Earlier this week, one of my friends (the friends-as-family type) sent me a playlist he’d been putting together of songs he thought I might like. I was a really nice experience, to have this sent to me, since he was absolutely correct on all counts, so much so that I’m still listening to the whole playlist over a week later. It was funny to immediately see that two of the songs on the playlist were songs I already loved and listened to regularly, but the rest were all new to me and all absolutely perfect songs. Well, perfect for me. It made me feel incredibly “seen” in a way that feels increasingly rare these days, especially as I’m often living in a conflicting manner when it comes to the various major portions of my life. At work, I do my best to not be seen and known in this way because I don’t trust my coworkers (which has gone from a general trepidation about being vulnerable with my coworkers and grown into an entirely justified mistrust), which is at odds with the way I live my life online or with the people I trust who I try to be as genuinely myself with as possible. Throw in a couple other places where the way I live as myself is different–the discord for my Final Fantasy 14 Free Company where I try to be myself but lightly and with little revelation of personal details for example, or my local friend group where I was forced to withdraw into myself in order to cope with last year’s pain and sleeplessness–and you can probably start to imagine how much internal conflict I’m dealing with most of the time. I have only one small space where I can be genuinely myself and it is in text messages I exchange with my closest friends, which feels incredibly stifling and makes me feel like I’m being ignored by the whole world.
Part of that is by design these days. I try not to attract attention to myself because, in the current political and social atmopshere, I anticipate that most attention I’d get would be more negative than positive, whether it was meant to be that way or not. After all, some of the people who have hurt me the worst meant well and I’m occasionally reminded by my own mistakes (and regularly reminded of my past mistakes by the too-loud voice in the back of my mind that thinks I deserve to be nothing but miserable) that it is very easy to be well-intentioned and well-behaved but still cause other people pain. I think there’d be plenty that was paid with the intention of being positive attention, but as a person who looks and behaves a lot like a stereotypical white, male resident of my state in the public sphere, I get a lot of people seeing me as someone who’d agree with their awful opinions that I absolutely do not share. Though it’s not like being visibily anything other than a stereotypical white, heterosexual man would save me from those people entirely. There’s plenty of them out there who are comfortable saying some incredibly awful things to people who don’t look like them that I bet I’d still be hearing some of the kinds of things I get told now, just hurled at me with an intent to cause harm rather than as some kind of horrible expectation that I’m a kindred spirit. The less people can see and know me, the true me, at a casual glance, the safer I will be these days.

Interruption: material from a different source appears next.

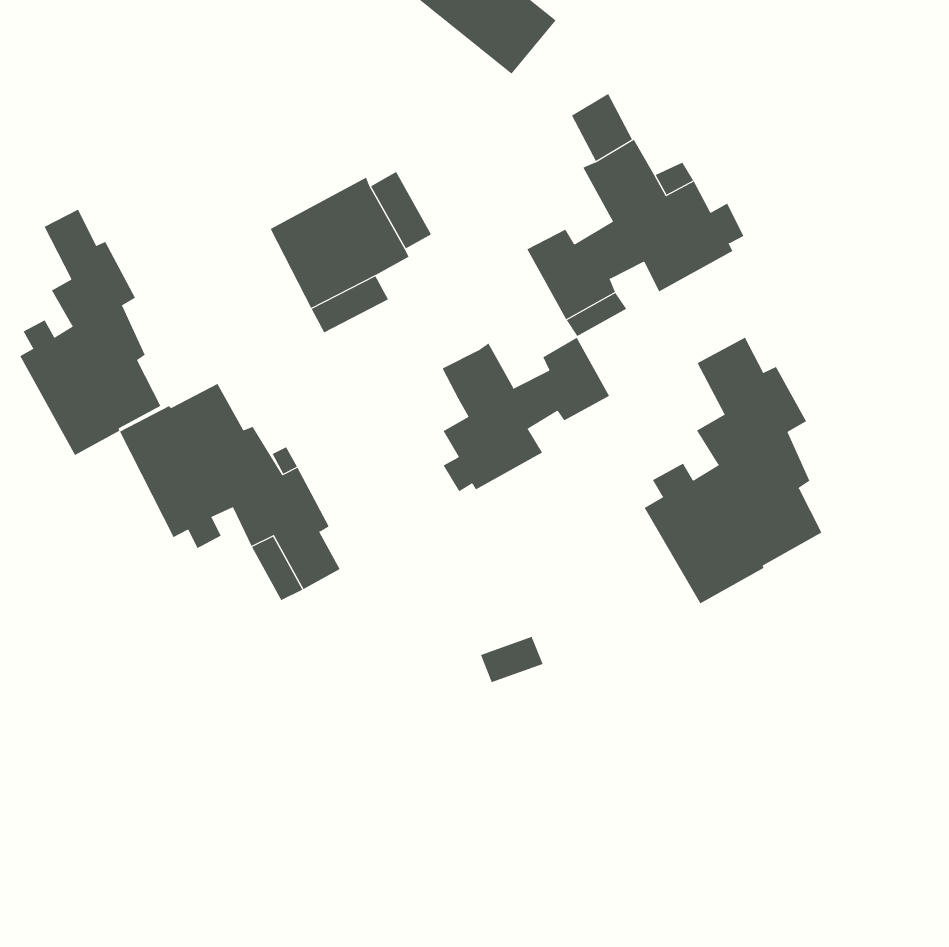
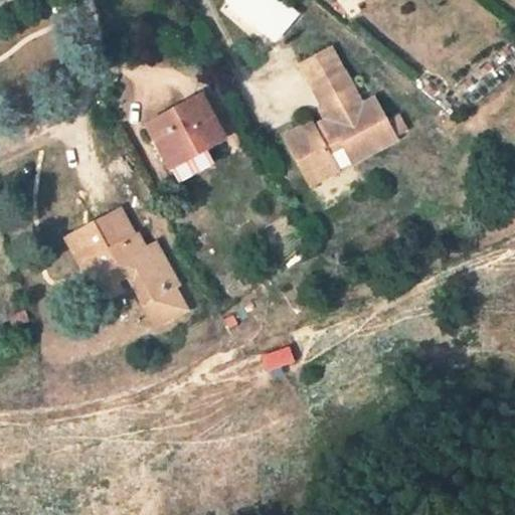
building: [19,209,161,456] -> none
building: [442,337,610,492] -> none
building: [644,337,822,604] -> none

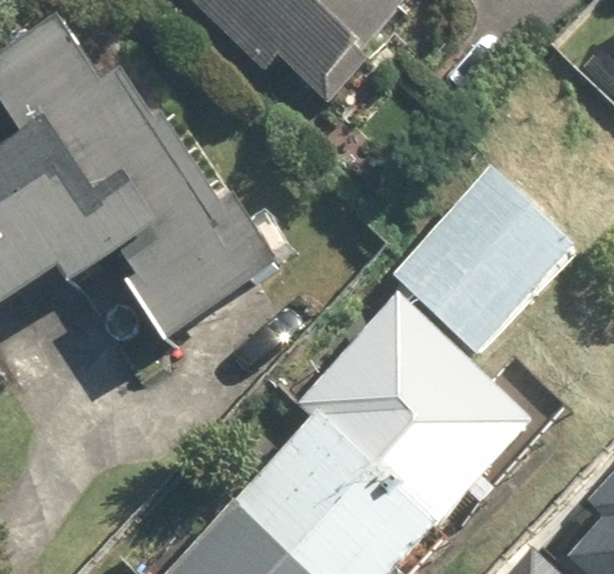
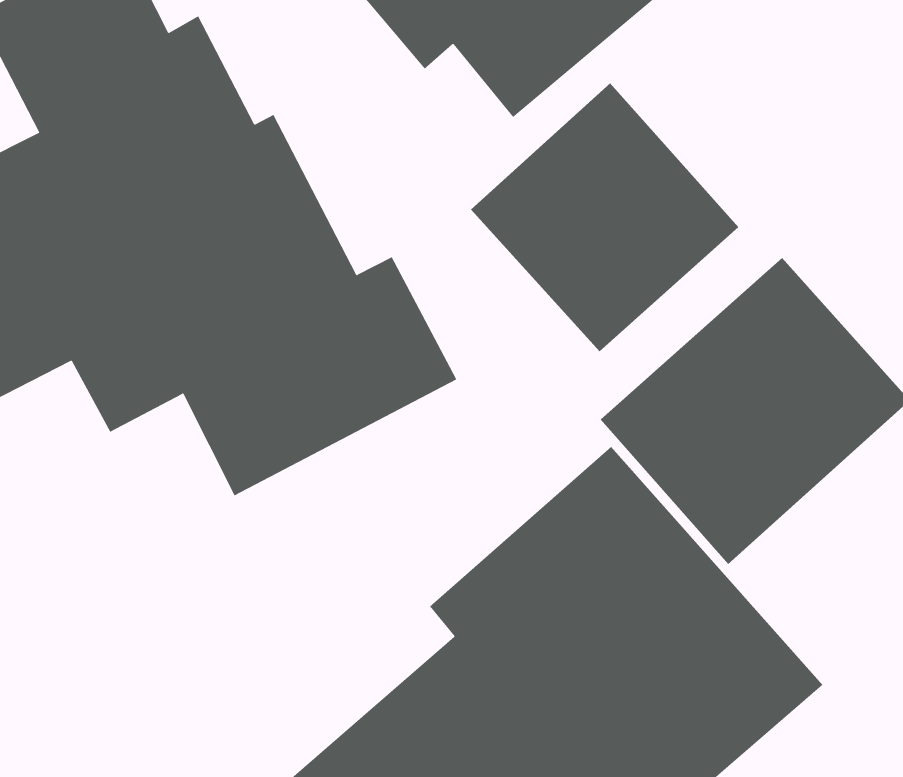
building: none -> [470,83,739,352]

Which sucks. It sucks to live like this. It sucks to be miserably comfortable here because I lived this way for most of my life. It sucks to feel invisible as people stare you in the eyes and only ever see the carefully crafted mask you’ve made to keep yourself safe, assuming as they do that this face you wear to safeguard your truest, most-vulnerable self is actually a true a reflection of who you are rather than who you know they will accept. None of this is new to me. None of this is unique to me. Tons of people live like this as they try to survive their current environment and if it were not for being able to be my true self with the people I care about, I’d have become a withered husk of a person a long time ago. Still, in the face of how heavy this mask and the need to wear it have become, it is easy to lose track of how it feels to be seen and understood by people you’re willing to be yourself around. Which is why this playlist has hit so hard with me. It is a sign that my friend, who has been dealing with some stuff himself, has been paying attention to me, has noticed the general shape of my life and my existence in this moment, and put in the effort to make that known to me. It’s a very rare feeling, this, and while this isn’t the only time I’ve ever felt it, it goes up on my personal record board with a small selection of moments where that feeling was the strongest (one of which was also him and the other of which was another Person Who Takes Care Of People taking notice of me doing the same thing and being genuinely caring about it rather than perfunctory or begrudging like so many others were).
There is little I want more in this world than to spend time with people I care about and who care about me in ways that make me feel like I am witnessed and understood as an individual. I’ve never liked feeling like I’m lumped into a group or the idea that being a member of a group gives people an understanding of who I am as a result. People are far more individual and interesting than that, even if you try to reduce it down to broad intentities. Few poeple share the same collection of indentities, so there’s plenty of room for nuance in this style of attempting to understand people, but I still don’t like it when it happens to me. Probably because I grew up as an enforced member of various broad groups that not only didn’t define me but actively denied me (boy/man, catholic, brother, responsible child, old soul, smart/”so much potential,” and on and on and on) because of the expectations they heaped on me and the ways I was forced to change to conform to my assigned roles. Which is probably why it feels so validating to be seen and understood, since that’s the opposite of being lumped into some group and defined as a result of being a part of that group whether you’re truly a member or not. We’re all individuals who deserve to have people in our lives that understand us as we are, for better or for worse, and I really hope I can provide that same feeling to other people when they need it.